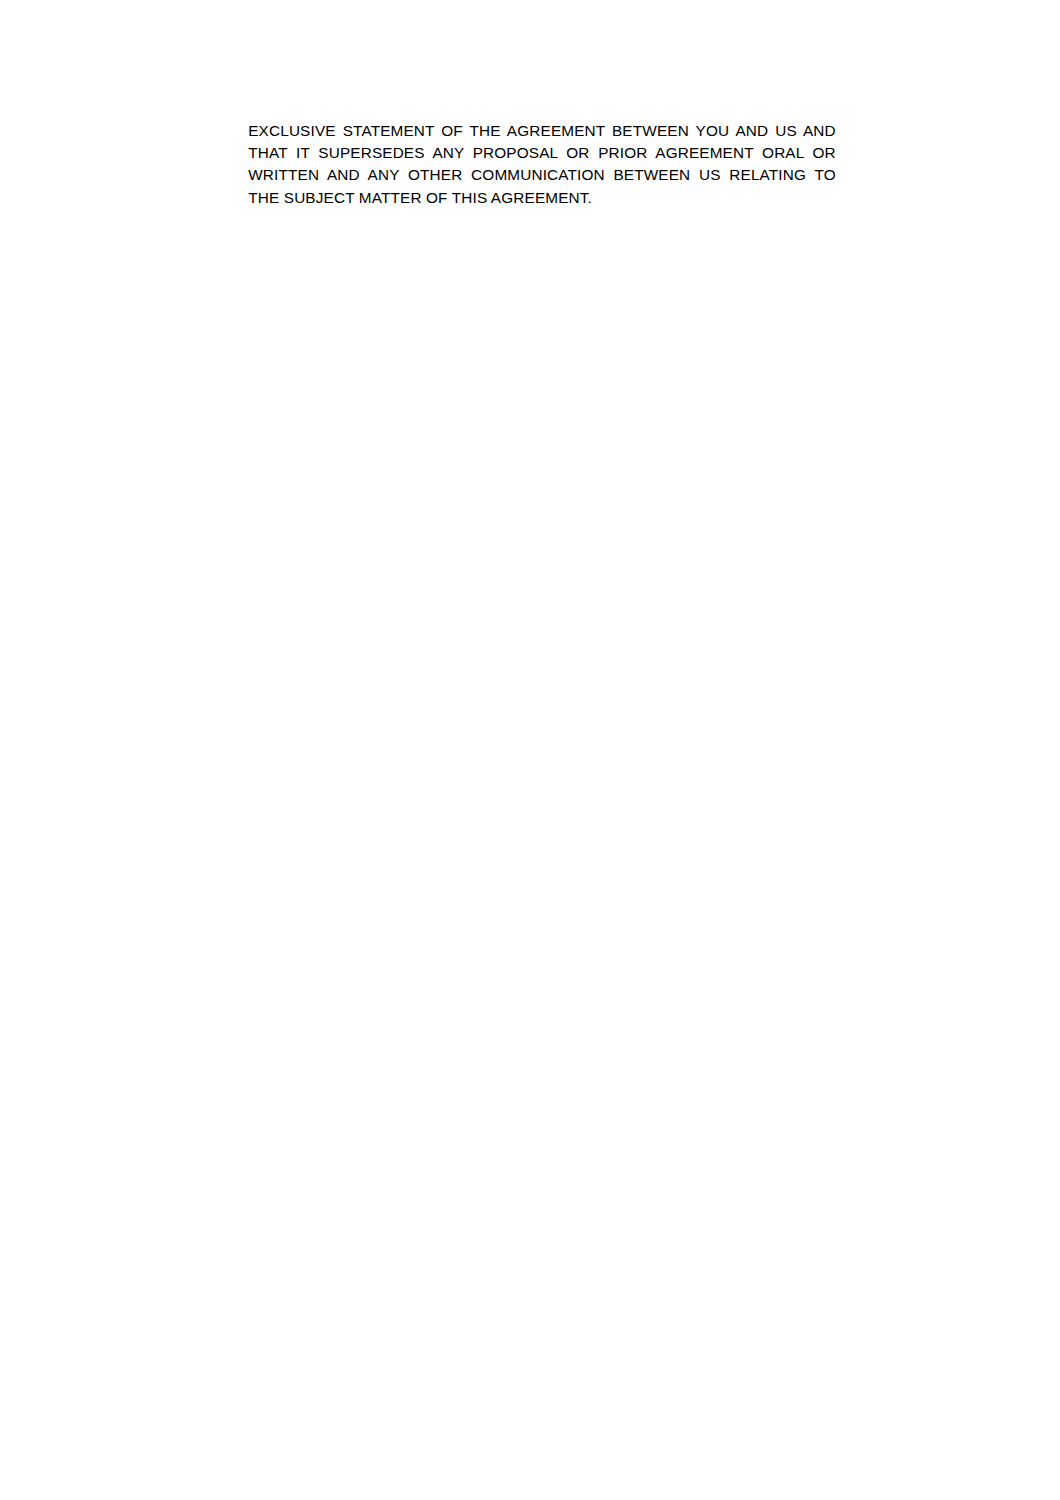EXCLUSIVE STATEMENT OF THE AGREEMENT BETWEEN YOU AND US AND THAT IT SUPERSEDES ANY PROPOSAL OR PRIOR AGREEMENT ORAL OR WRITTEN AND ANY OTHER COMMUNICATION BETWEEN US RELATING TO THE SUBJECT MATTER OF THIS AGREEMENT.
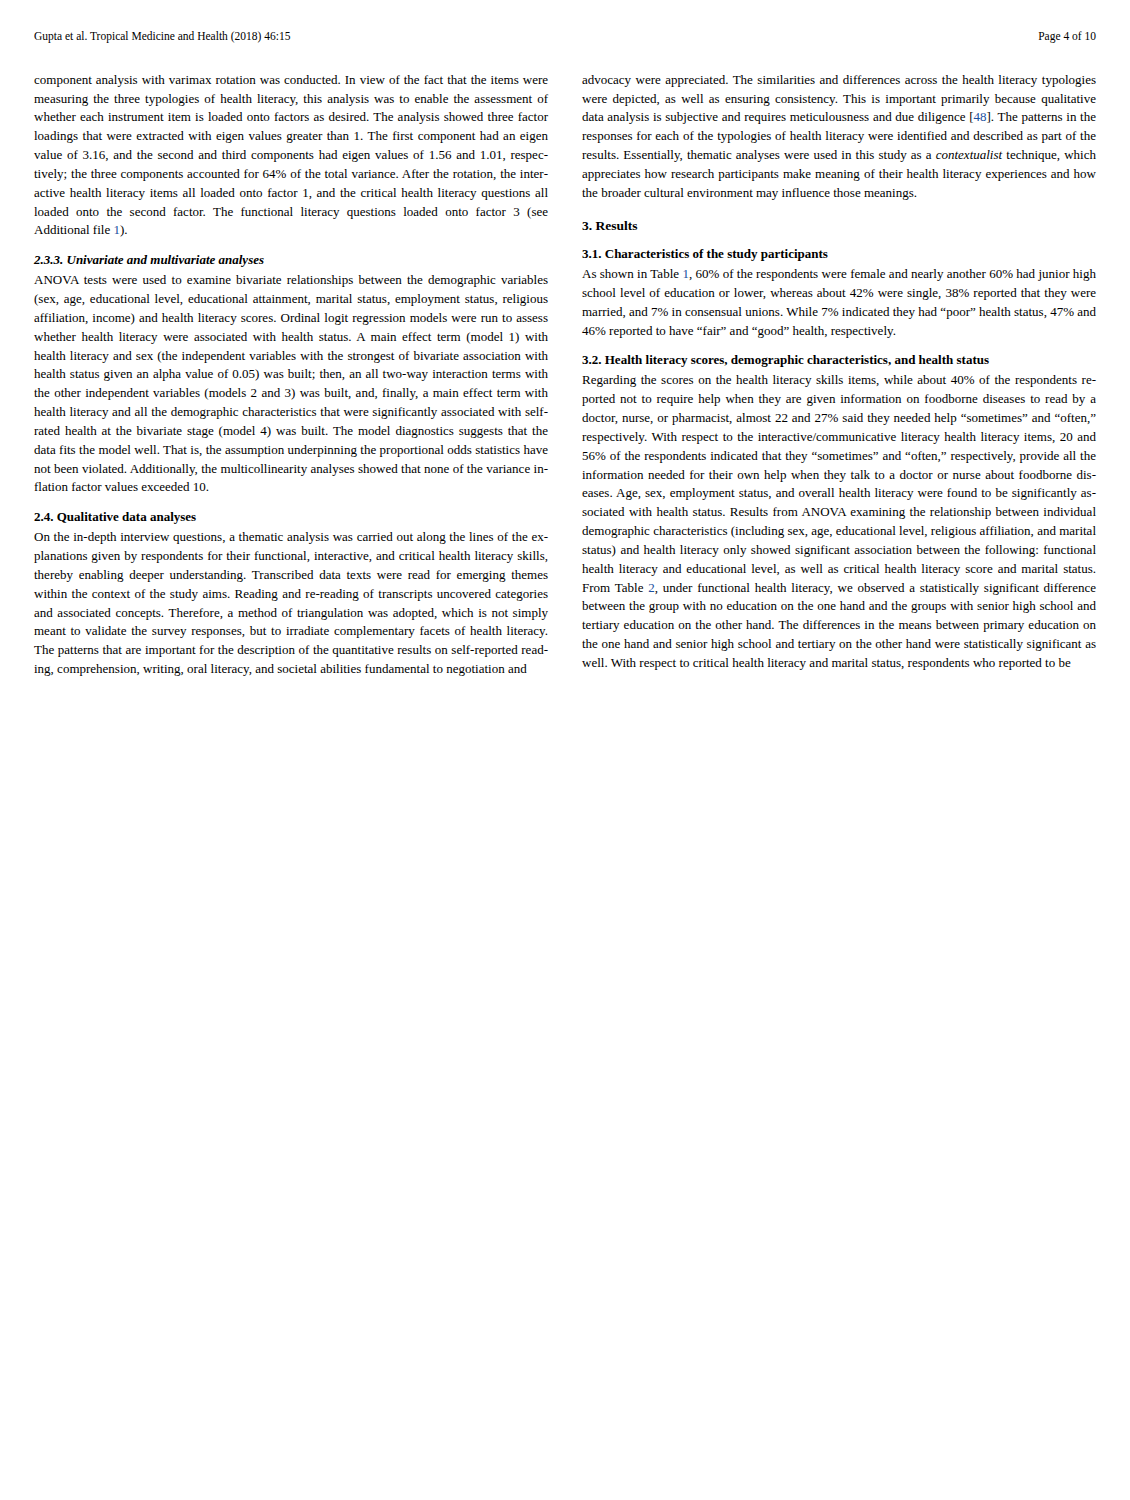Gupta et al. Tropical Medicine and Health (2018) 46:15 Page 4 of 10
component analysis with varimax rotation was conducted. In view of the fact that the items were measuring the three typologies of health literacy, this analysis was to enable the assessment of whether each instrument item is loaded onto factors as desired. The analysis showed three factor loadings that were extracted with eigen values greater than 1. The first component had an eigen value of 3.16, and the second and third components had eigen values of 1.56 and 1.01, respectively; the three components accounted for 64% of the total variance. After the rotation, the interactive health literacy items all loaded onto factor 1, and the critical health literacy questions all loaded onto the second factor. The functional literacy questions loaded onto factor 3 (see Additional file 1).
2.3.3. Univariate and multivariate analyses
ANOVA tests were used to examine bivariate relationships between the demographic variables (sex, age, educational level, educational attainment, marital status, employment status, religious affiliation, income) and health literacy scores. Ordinal logit regression models were run to assess whether health literacy were associated with health status. A main effect term (model 1) with health literacy and sex (the independent variables with the strongest of bivariate association with health status given an alpha value of 0.05) was built; then, an all two-way interaction terms with the other independent variables (models 2 and 3) was built, and, finally, a main effect term with health literacy and all the demographic characteristics that were significantly associated with self-rated health at the bivariate stage (model 4) was built. The model diagnostics suggests that the data fits the model well. That is, the assumption underpinning the proportional odds statistics have not been violated. Additionally, the multicollinearity analyses showed that none of the variance inflation factor values exceeded 10.
2.4. Qualitative data analyses
On the in-depth interview questions, a thematic analysis was carried out along the lines of the explanations given by respondents for their functional, interactive, and critical health literacy skills, thereby enabling deeper understanding. Transcribed data texts were read for emerging themes within the context of the study aims. Reading and re-reading of transcripts uncovered categories and associated concepts. Therefore, a method of triangulation was adopted, which is not simply meant to validate the survey responses, but to irradiate complementary facets of health literacy. The patterns that are important for the description of the quantitative results on self-reported reading, comprehension, writing, oral literacy, and societal abilities fundamental to negotiation and
advocacy were appreciated. The similarities and differences across the health literacy typologies were depicted, as well as ensuring consistency. This is important primarily because qualitative data analysis is subjective and requires meticulousness and due diligence [48]. The patterns in the responses for each of the typologies of health literacy were identified and described as part of the results. Essentially, thematic analyses were used in this study as a contextualist technique, which appreciates how research participants make meaning of their health literacy experiences and how the broader cultural environment may influence those meanings.
3. Results
3.1. Characteristics of the study participants
As shown in Table 1, 60% of the respondents were female and nearly another 60% had junior high school level of education or lower, whereas about 42% were single, 38% reported that they were married, and 7% in consensual unions. While 7% indicated they had “poor” health status, 47% and 46% reported to have “fair” and “good” health, respectively.
3.2. Health literacy scores, demographic characteristics, and health status
Regarding the scores on the health literacy skills items, while about 40% of the respondents reported not to require help when they are given information on foodborne diseases to read by a doctor, nurse, or pharmacist, almost 22 and 27% said they needed help “sometimes” and “often,” respectively. With respect to the interactive/communicative literacy health literacy items, 20 and 56% of the respondents indicated that they “sometimes” and “often,” respectively, provide all the information needed for their own help when they talk to a doctor or nurse about foodborne diseases. Age, sex, employment status, and overall health literacy were found to be significantly associated with health status. Results from ANOVA examining the relationship between individual demographic characteristics (including sex, age, educational level, religious affiliation, and marital status) and health literacy only showed significant association between the following: functional health literacy and educational level, as well as critical health literacy score and marital status. From Table 2, under functional health literacy, we observed a statistically significant difference between the group with no education on the one hand and the groups with senior high school and tertiary education on the other hand. The differences in the means between primary education on the one hand and senior high school and tertiary on the other hand were statistically significant as well. With respect to critical health literacy and marital status, respondents who reported to be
================================
▸ **Aim of the task**:
Apart from the images, every line above needs to be printed again exactly.

▸ **Response area**:
EXCLUSIVE STATEMENT OF THE AGREEMENT BETWEEN YOU AND US AND THAT IT SUPERSEDES ANY PROPOSAL OR PRIOR AGREEMENT ORAL OR WRITTEN AND ANY OTHER COMMUNICATION BETWEEN US RELATING TO THE SUBJECT MATTER OF THIS AGREEMENT.
Gupta et al. Tropical Medicine and Health (2018) 46:15 Page 4 of 10
component analysis with varimax rotation was conducted. In view of the fact that the items were measuring the three typologies of health literacy, this analysis was to enable the assessment of whether each instrument item is loaded onto factors as desired. The analysis showed three factor loadings that were extracted with eigen values greater than 1. The first component had an eigen value of 3.16, and the second and third components had eigen values of 1.56 and 1.01, respectively; the three components accounted for 64% of the total variance. After the rotation, the interactive health literacy items all loaded onto factor 1, and the critical health literacy questions all loaded onto the second factor. The functional literacy questions loaded onto factor 3 (see Additional file 1).
2.3.3. Univariate and multivariate analyses
ANOVA tests were used to examine bivariate relationships between the demographic variables (sex, age, educational level, educational attainment, marital status, employment status, religious affiliation, income) and health literacy scores. Ordinal logit regression models were run to assess whether health literacy were associated with health status. A main effect term (model 1) with health literacy and sex (the independent variables with the strongest of bivariate association with health status given an alpha value of 0.05) was built; then, an all two-way interaction terms with the other independent variables (models 2 and 3) was built, and, finally, a main effect term with health literacy and all the demographic characteristics that were significantly associated with self-rated health at the bivariate stage (model 4) was built. The model diagnostics suggests that the data fits the model well. That is, the assumption underpinning the proportional odds statistics have not been violated. Additionally, the multicollinearity analyses showed that none of the variance inflation factor values exceeded 10.
2.4. Qualitative data analyses
On the in-depth interview questions, a thematic analysis was carried out along the lines of the explanations given by respondents for their functional, interactive, and critical health literacy skills, thereby enabling deeper understanding. Transcribed data texts were read for emerging themes within the context of the study aims. Reading and re-reading of transcripts uncovered categories and associated concepts. Therefore, a method of triangulation was adopted, which is not simply meant to validate the survey responses, but to irradiate complementary facets of health literacy. The patterns that are important for the description of the quantitative results on self-reported reading, comprehension, writing, oral literacy, and societal abilities fundamental to negotiation and
advocacy were appreciated. The similarities and differences across the health literacy typologies were depicted, as well as ensuring consistency. This is important primarily because qualitative data analysis is subjective and requires meticulousness and due diligence [48]. The patterns in the responses for each of the typologies of health literacy were identified and described as part of the results. Essentially, thematic analyses were used in this study as a contextualist technique, which appreciates how research participants make meaning of their health literacy experiences and how the broader cultural environment may influence those meanings.
3. Results
3.1. Characteristics of the study participants
As shown in Table 1, 60% of the respondents were female and nearly another 60% had junior high school level of education or lower, whereas about 42% were single, 38% reported that they were married, and 7% in consensual unions. While 7% indicated they had “poor” health status, 47% and 46% reported to have “fair” and “good” health, respectively.
3.2. Health literacy scores, demographic characteristics, and health status
Regarding the scores on the health literacy skills items, while about 40% of the respondents reported not to require help when they are given information on foodborne diseases to read by a doctor, nurse, or pharmacist, almost 22 and 27% said they needed help “sometimes” and “often,” respectively. With respect to the interactive/communicative literacy health literacy items, 20 and 56% of the respondents indicated that they “sometimes” and “often,” respectively, provide all the information needed for their own help when they talk to a doctor or nurse about foodborne diseases. Age, sex, employment status, and overall health literacy were found to be significantly associated with health status. Results from ANOVA examining the relationship between individual demographic characteristics (including sex, age, educational level, religious affiliation, and marital status) and health literacy only showed significant association between the following: functional health literacy and educational level, as well as critical health literacy score and marital status. From Table 2, under functional health literacy, we observed a statistically significant difference between the group with no education on the one hand and the groups with senior high school and tertiary education on the other hand. The differences in the means between primary education on the one hand and senior high school and tertiary on the other hand were statistically significant as well. With respect to critical health literacy and marital status, respondents who reported to be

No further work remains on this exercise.